His plan for power would take daring, but he hoped that what he was searching to prove could provide a measure of certainty, an air of legitimacy, perhaps even a source of national pride.
Movement above caught his attention.
He’d been waiting.
At the railing five meters overhead a figure sheathed in black appeared, then another. Both forms were lean and muscular, their hair cut short, their faces unemotional.
“Down here,” he quietly said.
Both men disappeared.
When he’d summoned his expert from the West, he’d also ordered that two more men accompany him. They’d waited nearby until his call, which he’d made on his walk over from Pit 3.

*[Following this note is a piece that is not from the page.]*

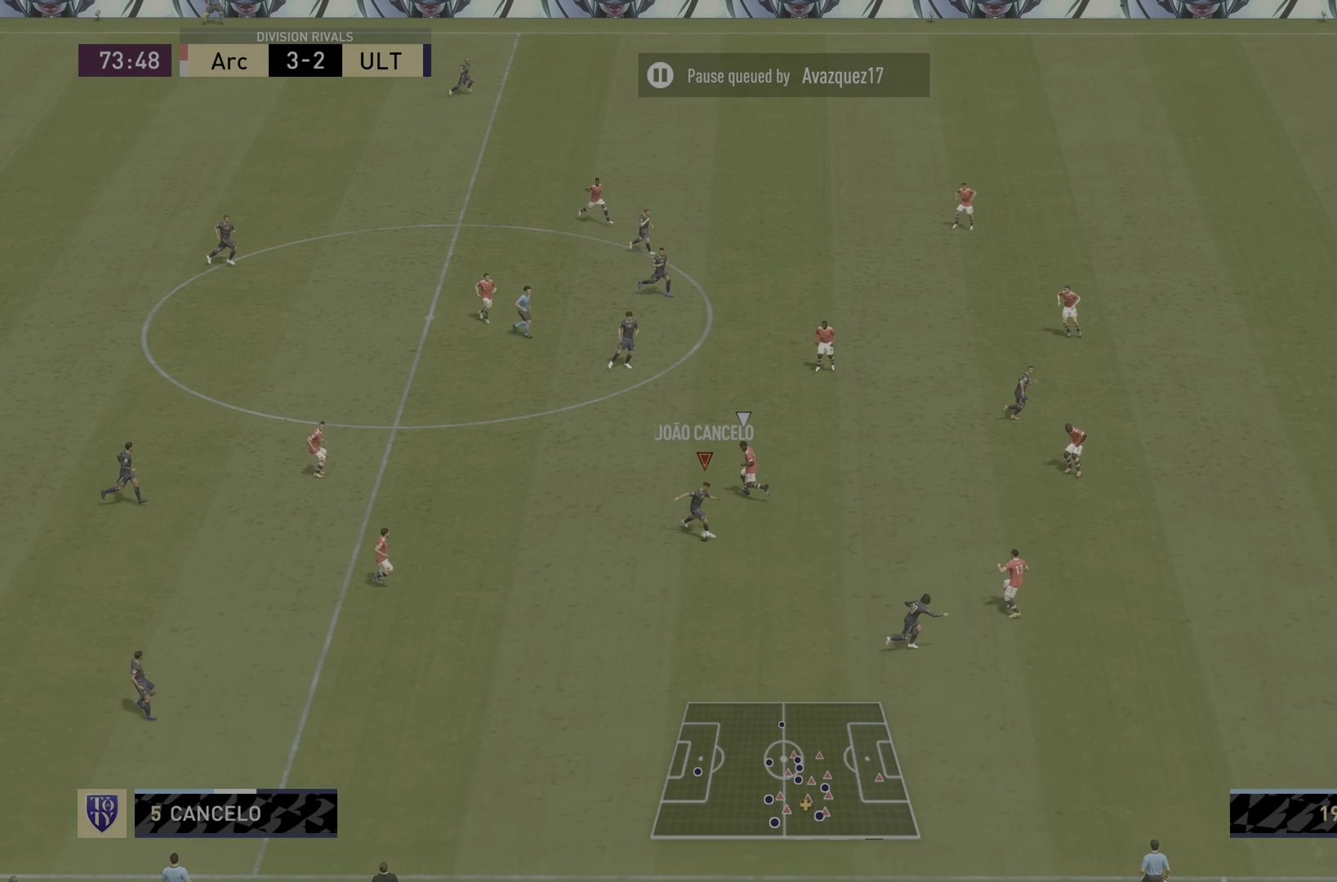
{"buttons": ["R2"], "left_stick": "down-right", "right_stick": "center", "events": [[117, "left_stick", "down-right"], [201, "R2", "down"]]}
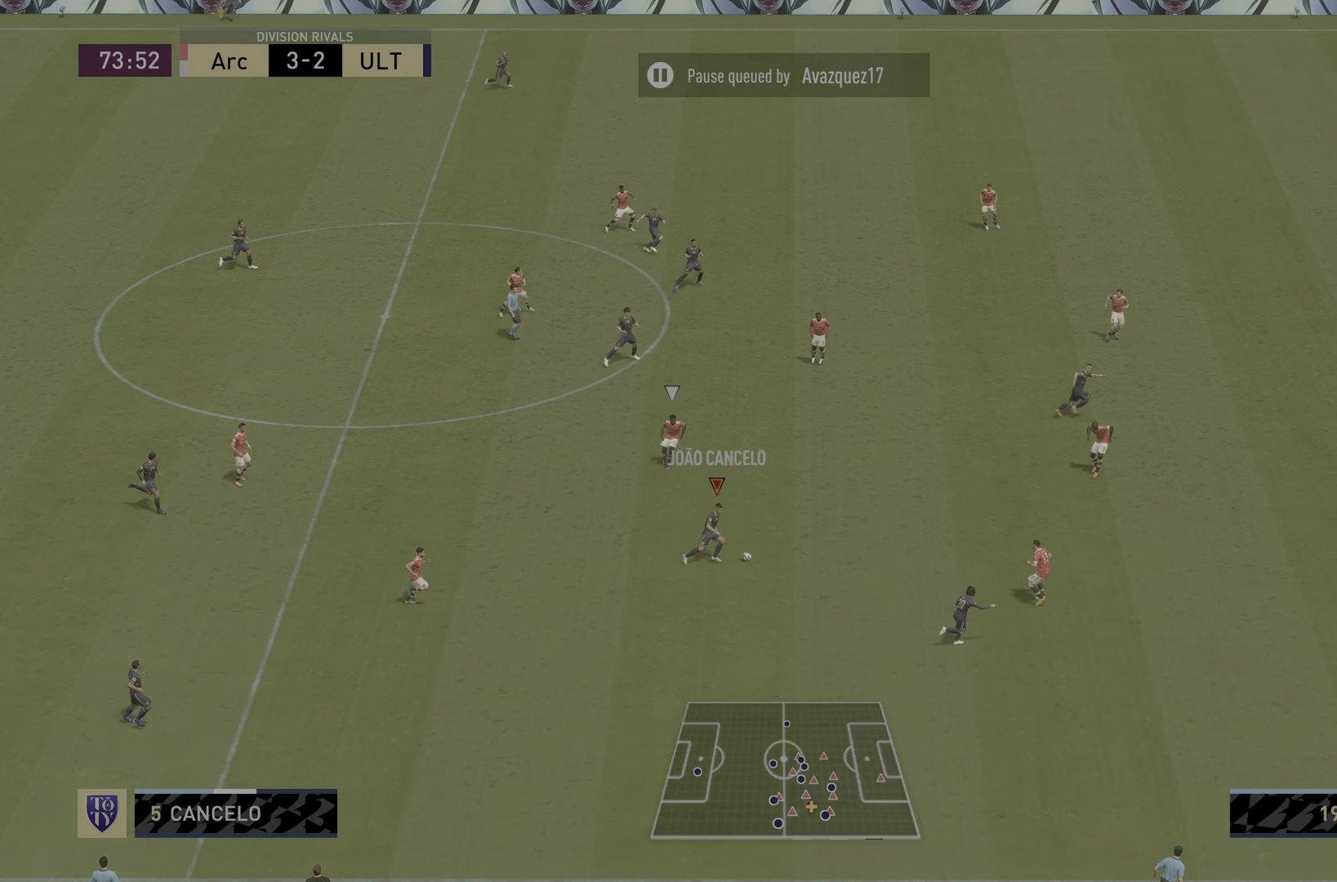
{"buttons": [], "left_stick": "down-right", "right_stick": "center", "events": [[234, "R2", "up"], [317, "R1", "down"], [417, "R1", "up"]]}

The men appeared at the far end of the line of warriors and approached without a sound, stopping a few meters away.
“Burn it all,” he ordered. “There are electrical cables and a transformer, so the lights can be blamed.”
Both men bowed and left.
MALONE AND STEPHANIE CROSSED HØJBRO PLADS. THE LATE-AFTERNOON sun had receded behind Copenhagen’s jagged rooflines. Ivan was gone, back in one hour, saying there were matters that required his attention.

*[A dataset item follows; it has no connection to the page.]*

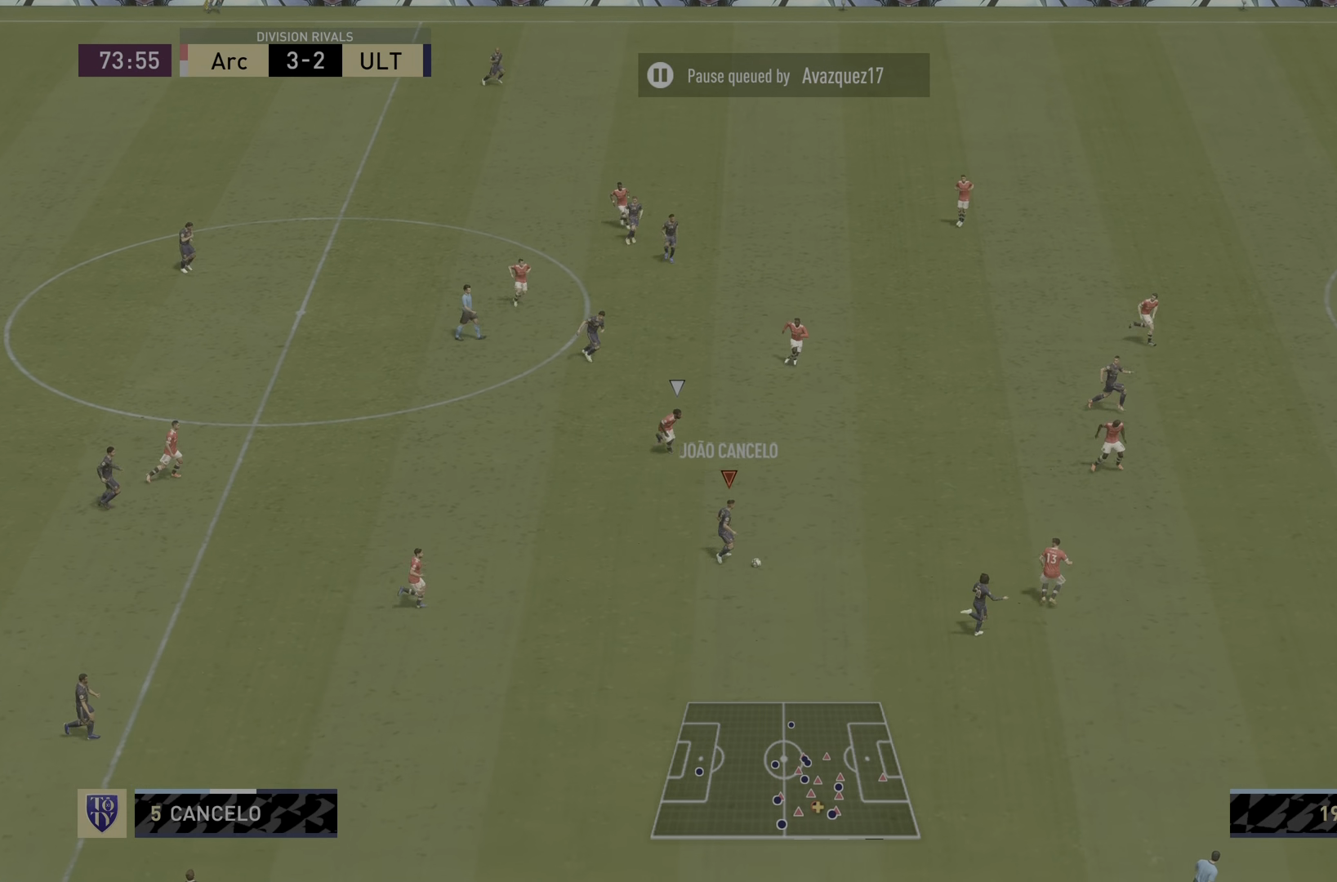
{"buttons": [], "left_stick": "down-right", "right_stick": "center", "events": [[134, "left_stick", "right"], [267, "CROSS", "down"], [301, "R1", "down"], [301, "left_stick", "down-right"], [401, "CROSS", "up"], [401, "R1", "up"]]}
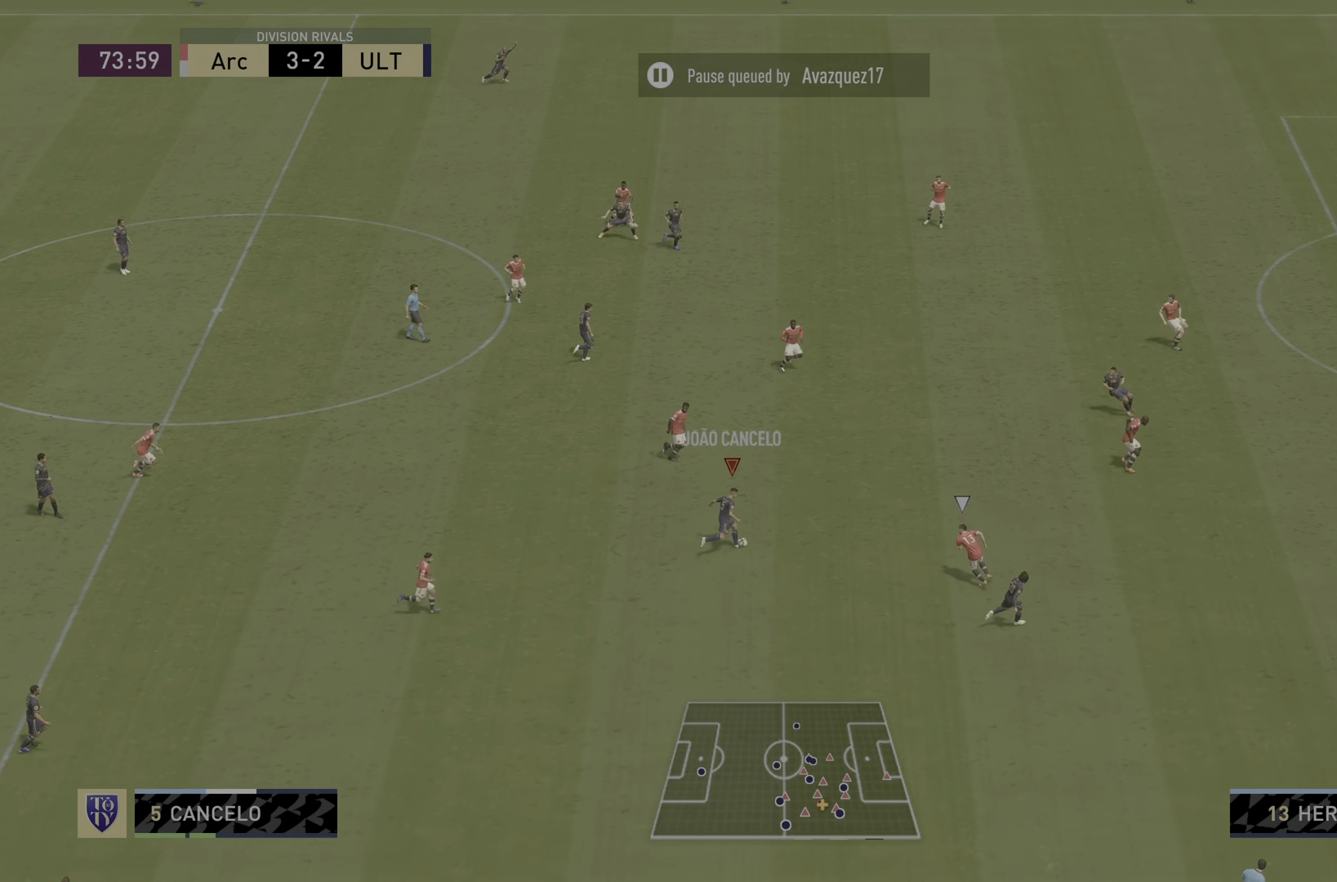
{"buttons": ["R2"], "left_stick": "down-right", "right_stick": "center", "events": [[33, "R2", "down"]]}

Malone stopped at a fountain and sat on its damp edge. “You had a purse snatched right here a couple of years ago.”
“I remember. Turned into quite an adventure.”
“I want to know exactly what this is all about.” She remained silent.
“You need to tell me what’s at stake,” he said. “All of it. And it’s not a lost child or the next premier of China.”
“Ivan thinks we don’t know, but we do.”
“Enlighten me.”
“It’s kind of remarkable, really. And turns on something Stalin learned from the Nazis.”